Hello. I’m having an issue with the Eclipse plugin including test srcs when I run my main application in Eclipse.
I’ve set up a very simple project consisting of src/main/java/App.java src/main/resources/b_main.txt src/test/resources/b_test.txt
App.java:
public class App
{
public static void main( String[] args )
{
System.out.println( "Hello World!" );
System.out.println(App.class.getClass().getResource("/b_main.txt") != null);
System.out.println(App.class.getClass().getResource("/b_test.txt") != null);
}
}
build.gradle:
apply plugin: 'java'
apply plugin: 'maven'
group = 'b'
version = '1.0-SNAPSHOT'
description = """"""
sourceCompatibility = 1.5
targetCompatibility = 1.5
repositories {
maven { url "http://repo.maven.apache.org/maven2" }
}
dependencies {
testCompile group: 'junit', name: 'junit', version:'3.8.1'
}
I import this project into Eclipse (File->Import, Gradle Project) and run App as a Java application.
Expected is
Hello World!
true
false
meaning it can see the resource in src/main/resources, but not the resource in src/test/resources
But what I actually get is
Hello World!
true
true
meaning it can see the test resources as well.
I’ve tried the same project using maven instead and it gets the expected result (test sources are excluded).
In our real application this is causing issues when we run it from Eclipse as the test sources override the main sources unexpectedly.
Is this a known issue? Is there a workaround?
Thanks, Mike
1 Like
It seems that you are using Eclipse plugin from https://github.com/spring-projects/eclipse-integration-gradle. You can check their bug tracker and/or forums (https://github.com/spring-projects/eclipse-integration-gradle#questions-and-bug-reports) whether this is known to them or not.
The problem here is Eclipse limitation expressed in https://bugs.eclipse.org/bugs/show_bug.cgi?id=105372 JDT should support multiple classpaths per project. As a result your project will mix classes from main and test sourceSets (and possibly others). There is a possibility to improve the plugin to use classpath containers and generate launch configuration for execution that filters test roots. Or use a launch that delegates launch to Gradle. I believe IntelliJ is handling this more correctly (and NetBeans as well).
Thanks for the link. I’ll check in with that project.
Yeah, I think IntelliJ as test folders as a first class concept, so it’s probably a bit easier for their plugins to interact with it. It looks like it should be impossible in Eclipse due to the bug you linked to, but the maven plugin must do something under the hood.
I suppose they either use those classpath containers and build classpath on demand or somehow completely override project classpath in their launch type. Sorry, but I’ve never used Maven with Eclipse together. Again, it is possible to do it in Gradle suport it is just not there yet.
For those playing along at home, I ended up filing https://issuetracker.springsource.com/browse/STS-3882
It looks like similar issues related to WTP are blocked by http://issues.gradle.org/browse/GRADLE-1777
Actually the WTP issue is more Gradle’s fault: Gradle can generate .classpath files correctly for web projects but does not expose some of the information used to build them through tooling API and that’s why Eclipse plugin has a problem to process dependencies correctly. Again, we’re going to fix this eventually.
1 Like
Interesting. So that might only be a web project issue and not related to what I’m seeing with the test sources?
I’m curious how Intellij handles all this. Somehow their integration is getting the needed information (at least for the test srcs, no idea about the WTP stuff if that’s a separate issue).

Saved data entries
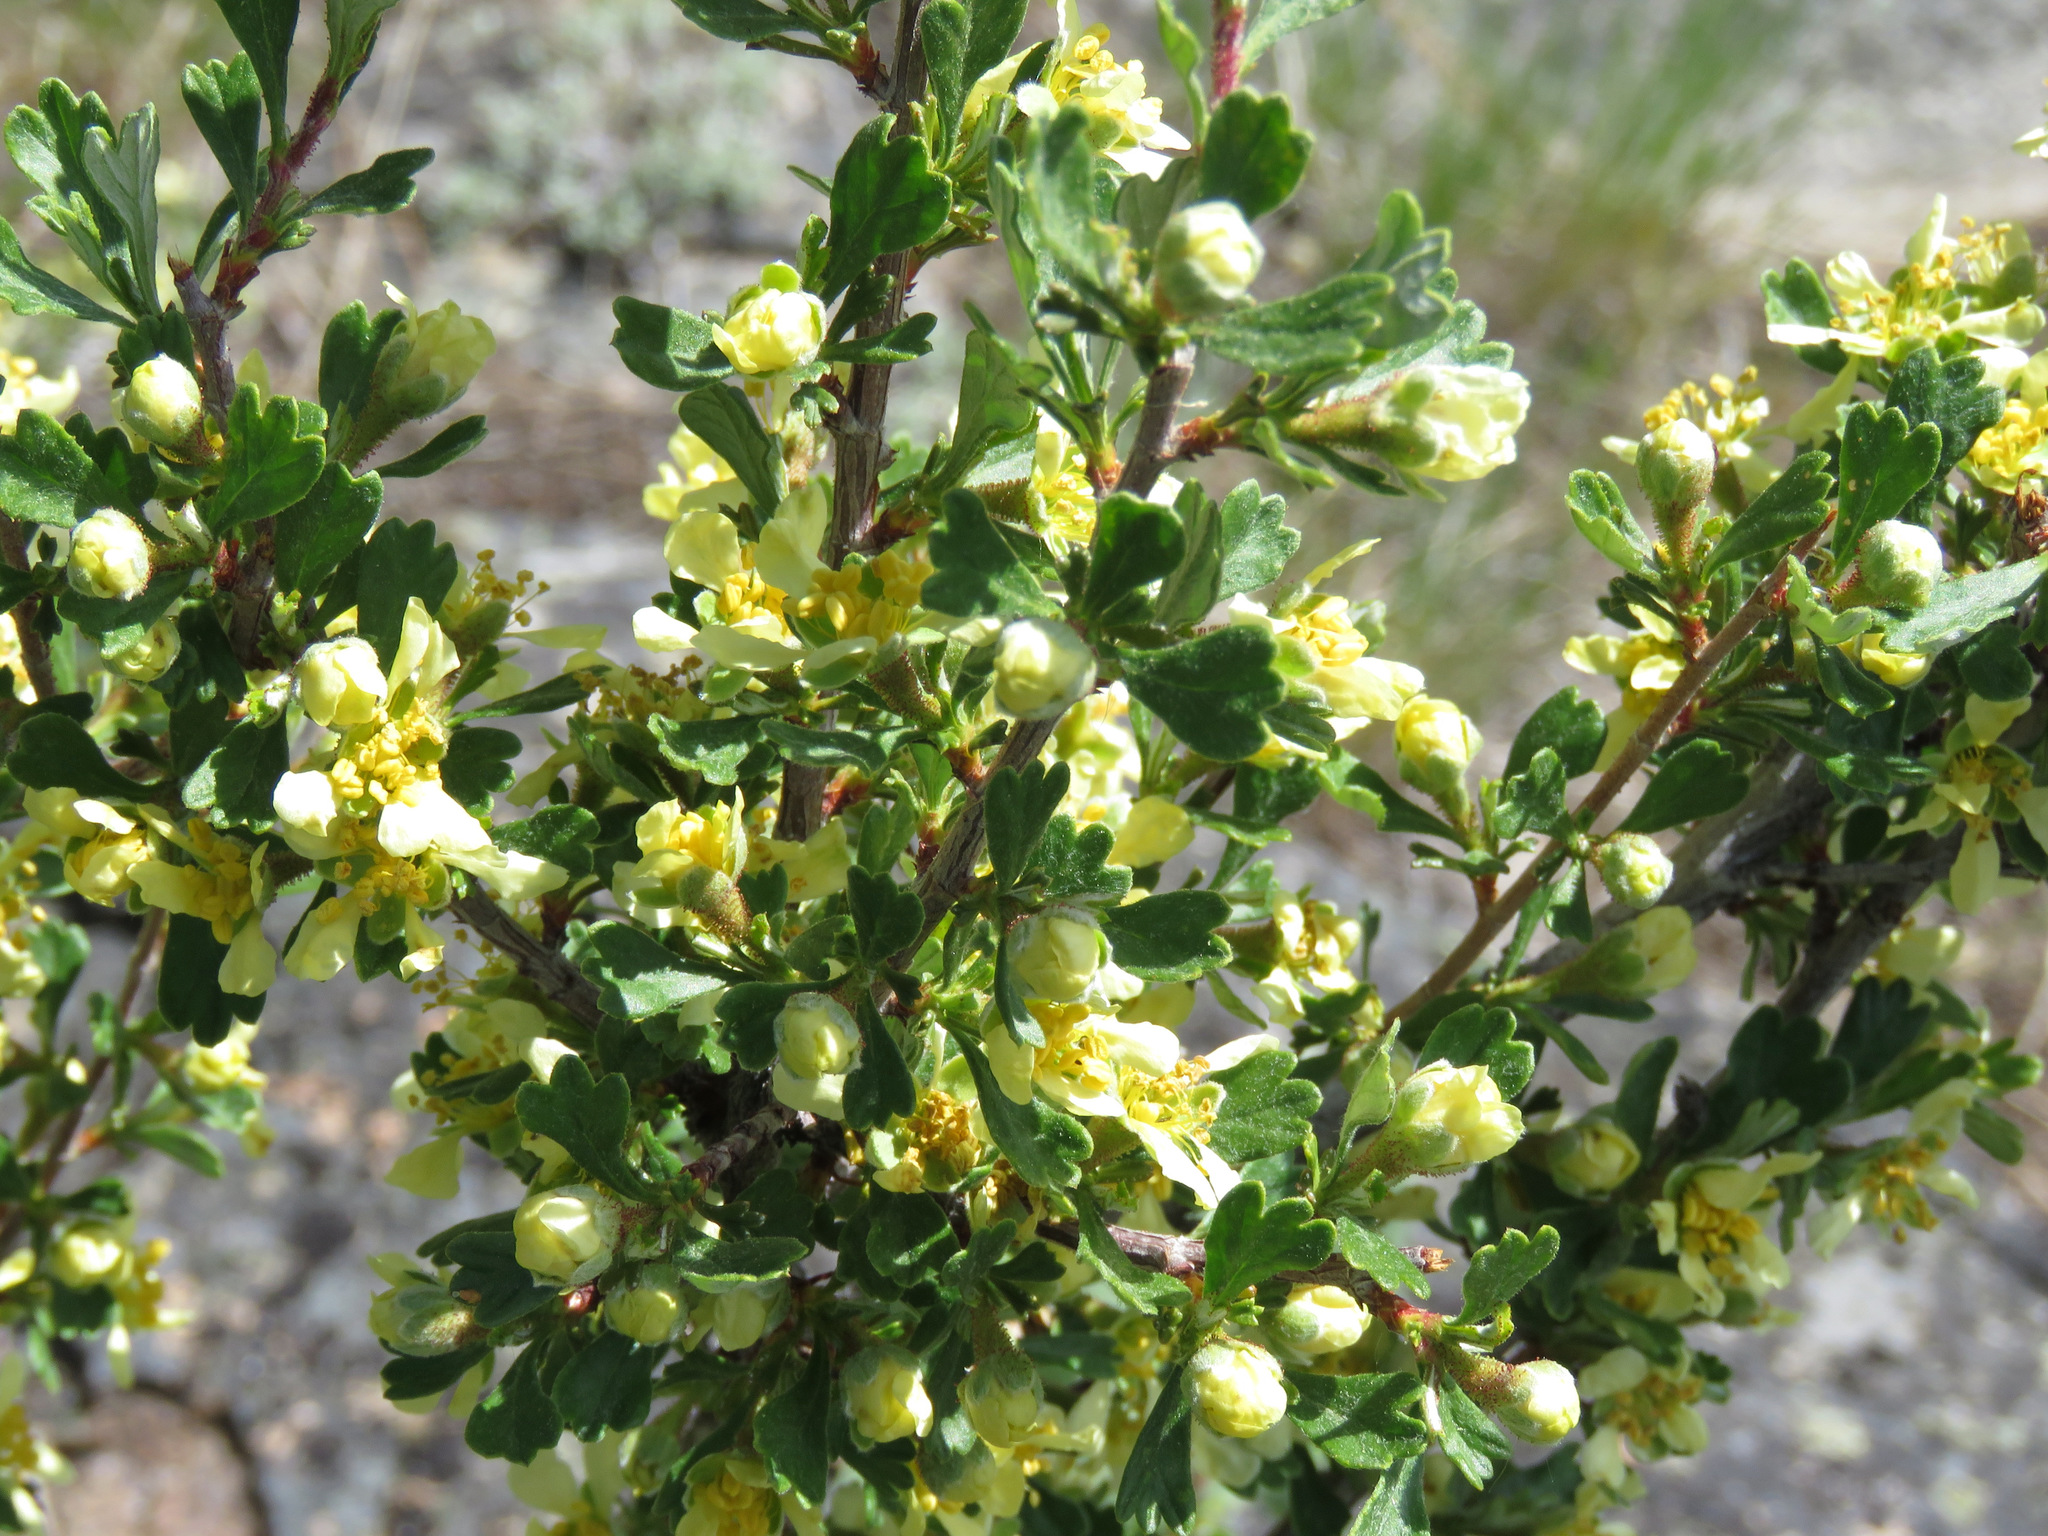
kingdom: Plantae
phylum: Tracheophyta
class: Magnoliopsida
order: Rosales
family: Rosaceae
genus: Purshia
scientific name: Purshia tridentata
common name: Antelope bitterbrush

WHAT YOU SHOULD DO ▸
Answer these questions from the thread about the Eclipse Gradle plugin:
1. What result did the poster get when trying the same project with Maven instead?
2. What Eclipse limitation does the reply name as the cause of the problem?
3. What issue did the poster end up filing?

ANSWER BOX ▸
1. The expected result: test sources were excluded.
2. JDT should support multiple classpaths per project (https://bugs.eclipse.org/bugs/show_bug.cgi?id=105372).
3. https://issuetracker.springsource.com/browse/STS-3882